Again, we can do this with a one-liner in python:
from sklearn.metrics import log_loss
logloss = log_loss(y_test, y_proba)
As you’ve probably guessed, the lower the value, the better. A 0 would be the perfect model. In my case, I got a 0.2345.
This one is also affected by class imbalance: Log loss penalizes confident wrong predictions very harshly and, since our model predicts a 0 most of the time, those cases in which there was indeed a goal scored affect the final score.
Regression: Advanced Evaluation
Accuracy makes no sense in regression but we have a handful of interesting metrics to evaluate the problem of how many goals will a player score in a given match.
When predicting continuous outcomes (e.g., expected minutes, match ratings, fantasy points), simple RMSE/MAE is a start—but we can go much further.
Other metrics and checks:
- R²: Represents the proportion of the variance in the target variable explained by the model.
- RMSLE: Penalizes underestimates more and is useful if values vary exponentially (e.g., fantasy points).
- MAPE / SMAPE: Percentage errors, but beware divide-by-zero issues.
- Quantile Loss: Train models to predict intervals (e.g., 10th, 50th, 90th percentile outcomes).
- Residual vs. Predicted (plot): Check for heteroscedasticity.
Again, let’s focus on a subgroup of them.
R² Score
Also called the coefficient of determination, it compares a model’s error to the baseline error. A score of 1 is the perfect fit, a 0 means that it predicts the mean only, and a value below 0 means that it’s worse than mean prediction.

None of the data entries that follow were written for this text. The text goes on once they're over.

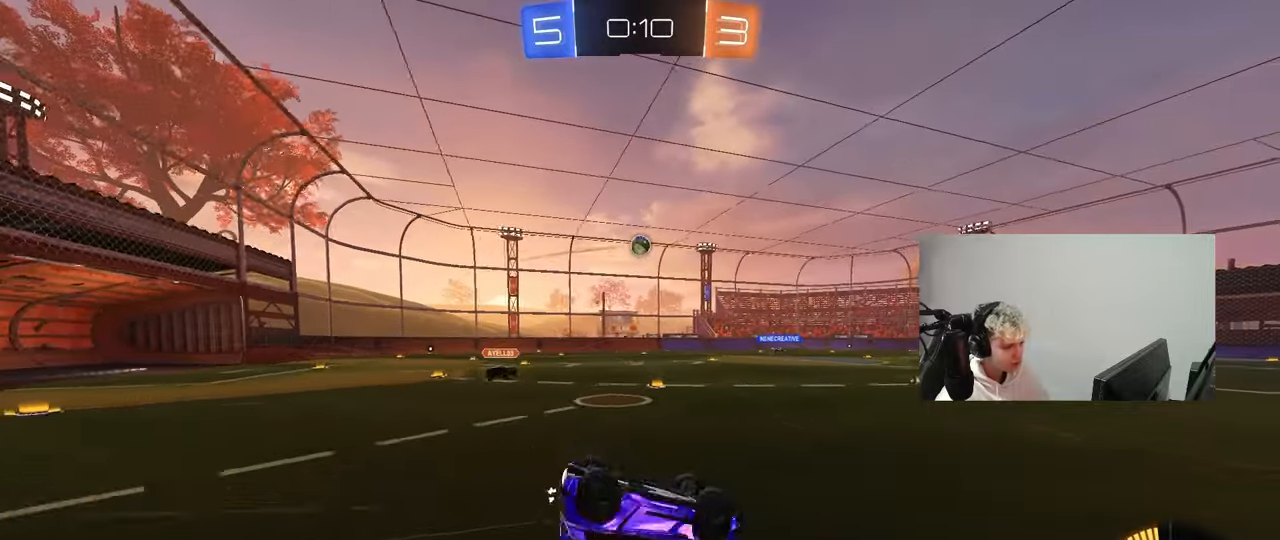
{"keys": [], "mouse": [], "mouse_move": "still", "events": [[83, "s", "down"], [317, "shift", "up"], [367, "s", "up"], [417, "a", "up"]]}
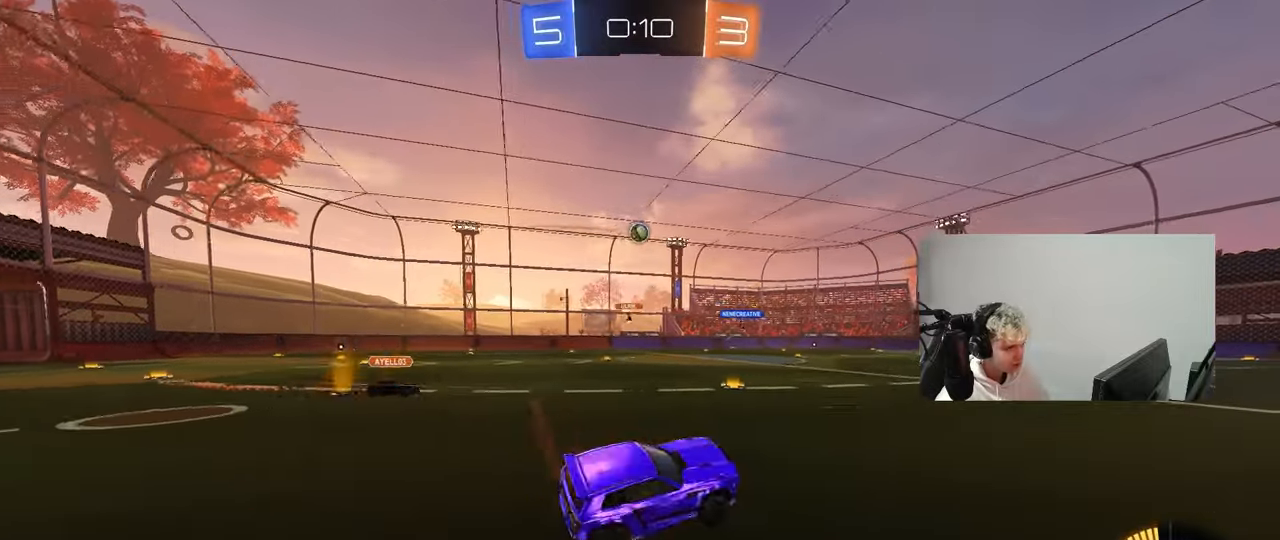
{"keys": ["w"], "mouse": [], "mouse_move": "still", "events": [[50, "w", "down"], [150, "a", "down"], [150, "mouse_left", "down"], [283, "a", "up"], [333, "mouse_left", "up"]]}
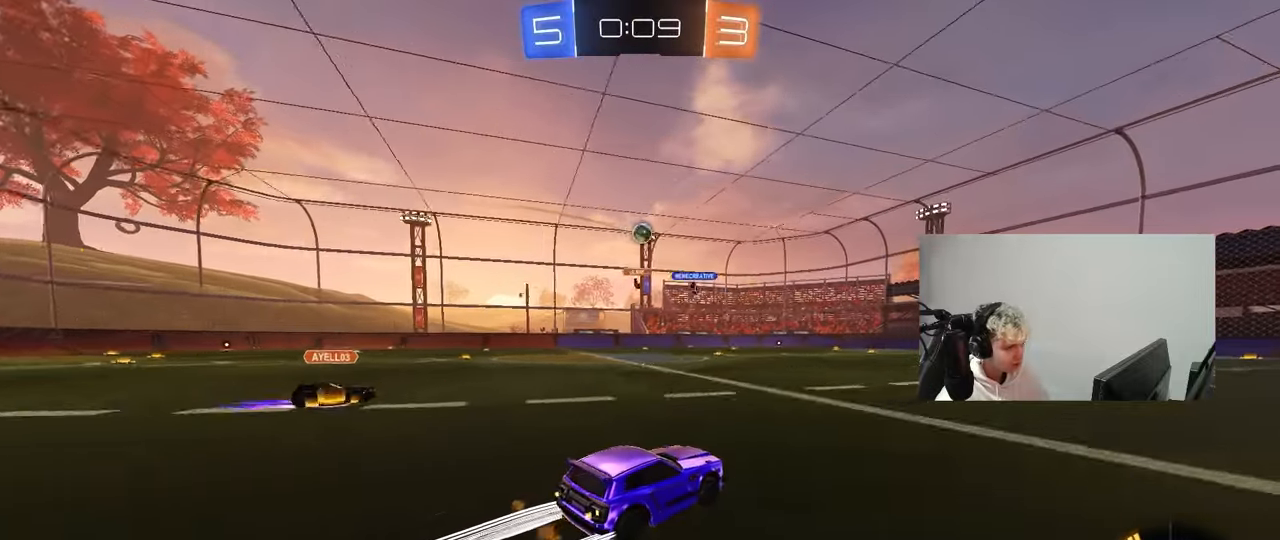
{"keys": ["d", "w"], "mouse": [], "mouse_move": "still", "events": [[500, "d", "down"]]}
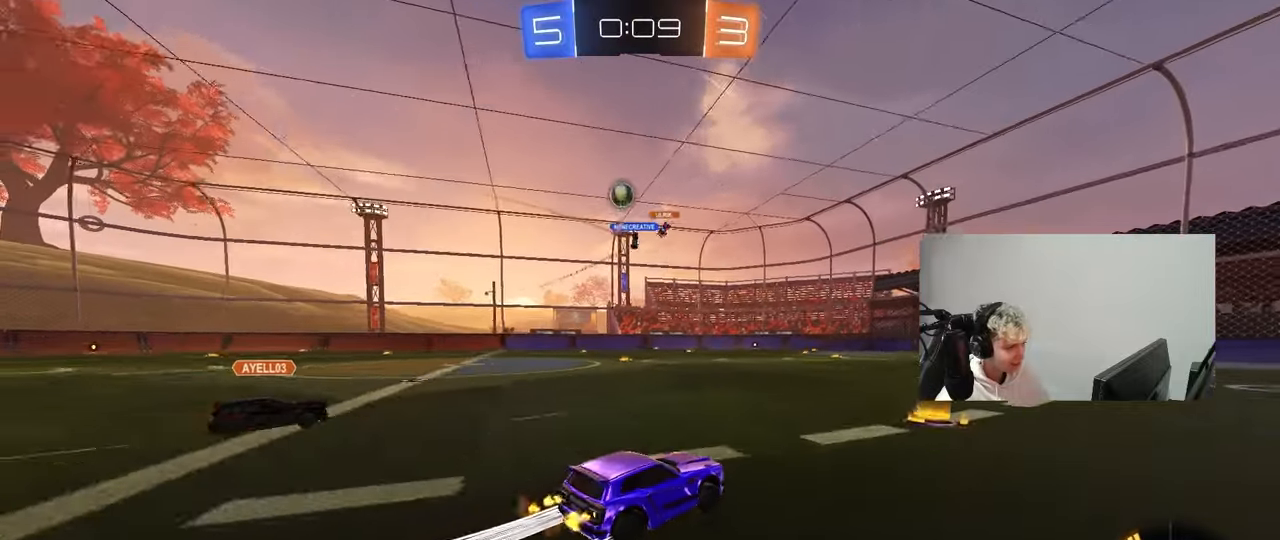
{"keys": ["a", "w"], "mouse": [], "mouse_move": "still", "events": [[33, "d", "up"], [133, "a", "down"], [133, "shift", "down"], [367, "shift", "up"]]}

from sklearn.metrics import r2_score
r2 = r2_score(y_test, y_pred)
I got a value of 0.0557, which is pretty close to 0… Not good.
RMSLE
The Root Mean Squared Logarithmic Error, or RMSLE, measures the square root of the average squared difference between the log-transformed predicted and actual values. This metric is useful when:
- We want to penalize under-prediction more gently.

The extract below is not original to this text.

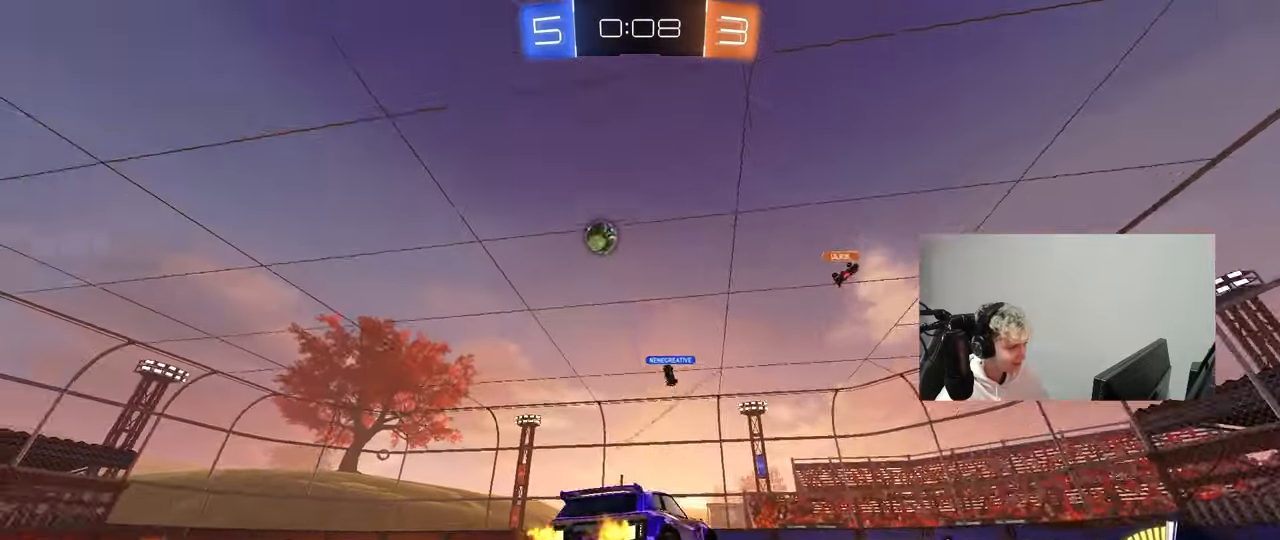
{"keys": ["d", "s"], "mouse": [], "mouse_move": "still", "events": [[50, "shift", "down"], [150, "shift", "up"], [200, "shift", "down"], [200, "w", "up"], [283, "a", "up"], [283, "d", "down"], [283, "s", "down"], [333, "shift", "up"]]}
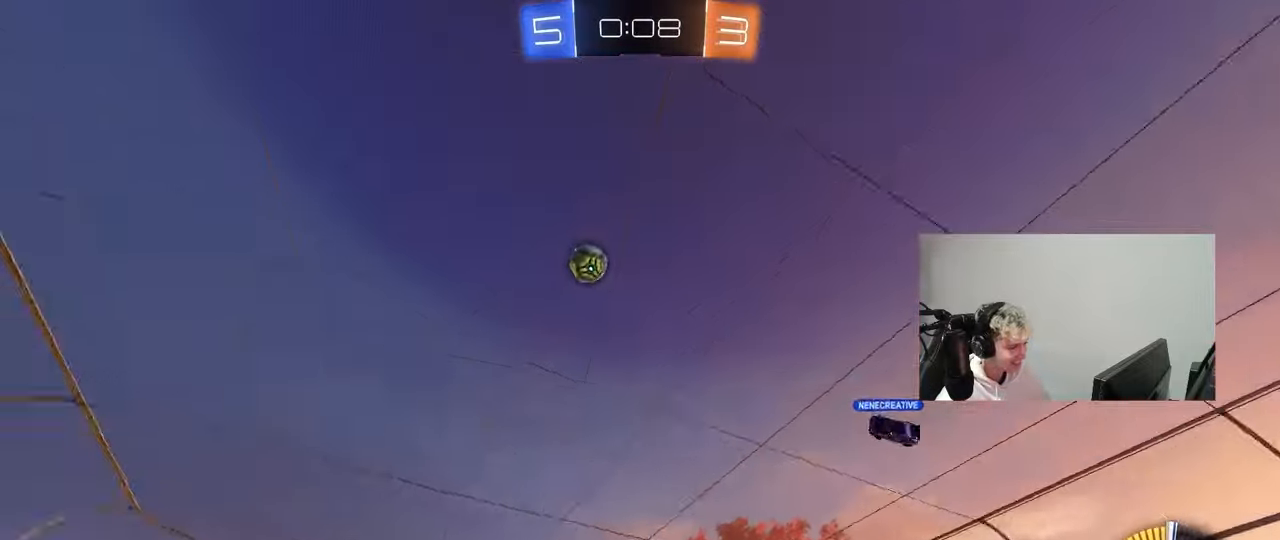
{"keys": ["d"], "mouse": [], "mouse_move": "up-right", "events": [[67, "d", "up"], [67, "mouse_right", "down"], [167, "mouse_right", "up"], [217, "mouse_right", "down"], [400, "d", "down"], [400, "mouse_right", "up"], [400, "s", "up"], [400, "space", "down"], [483, "space", "up"]]}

- Our target variables are skewed (it reduces the impact of large outliers).
from sklearn.metrics import mean_squared_log_error
rmsle = np.sqrt(mean_squared_log_error(y_test, y_pred))
I got a 0.19684 which means that my average prediction error is about 0.2 goals. It’s not that big but, given that our target variable is a value between 0 and 4 and highly skewed towards 0…
Quantile Loss
Also called Pinball Loss, it can be used for quantile regression models to evaluate how well our predicted quantiles perform. If we build a quantile model (GradientBoostingRegressor with quantile loss), we can test it as follows:
from sklearn.metrics import mean_pinball_loss
alpha = 0.9
q_loss = mean_pinball_loss(y_test, y_pred_quantile, alpha=alpha)
Here, with alpha 0.9 we’re trying to predict the 90th percentile. My quantile loss is 0.0644 which is very small in relative terms (~1.6% of my target variable range).
However, distribution matters: Most of our y_test values are 0, and we need to interpret it as “on average, our model’s error in capturing the upper tail is very low“.
It’s especially impressive given the 0-heavy target.
But, because most outcomes are 0, other metrics like the ones we saw and mentioned above should be used to assess whether our model is in fact performing well or not.
Conclusion
Building predictive models goes far beyond simply achieving “good accuracy.”
For classification tasks, you need to think about imbalanced data, probability calibration, and real-world use cases like pricing or risk management.
For regression, the goal is not just minimizing error but understanding uncertainty—vital if your predictions inform strategy or trading decisions.
Ultimately, true value lies in:
- Carefully curated, temporally valid features.
- Advanced evaluation metrics tailored to the problem.
- Transparent, well-visualized comparisons.
If you get these right, you’re no longer building “just another model.” You’re delivering robust, decision-ready tools. And the metrics we explored here are just the entry point.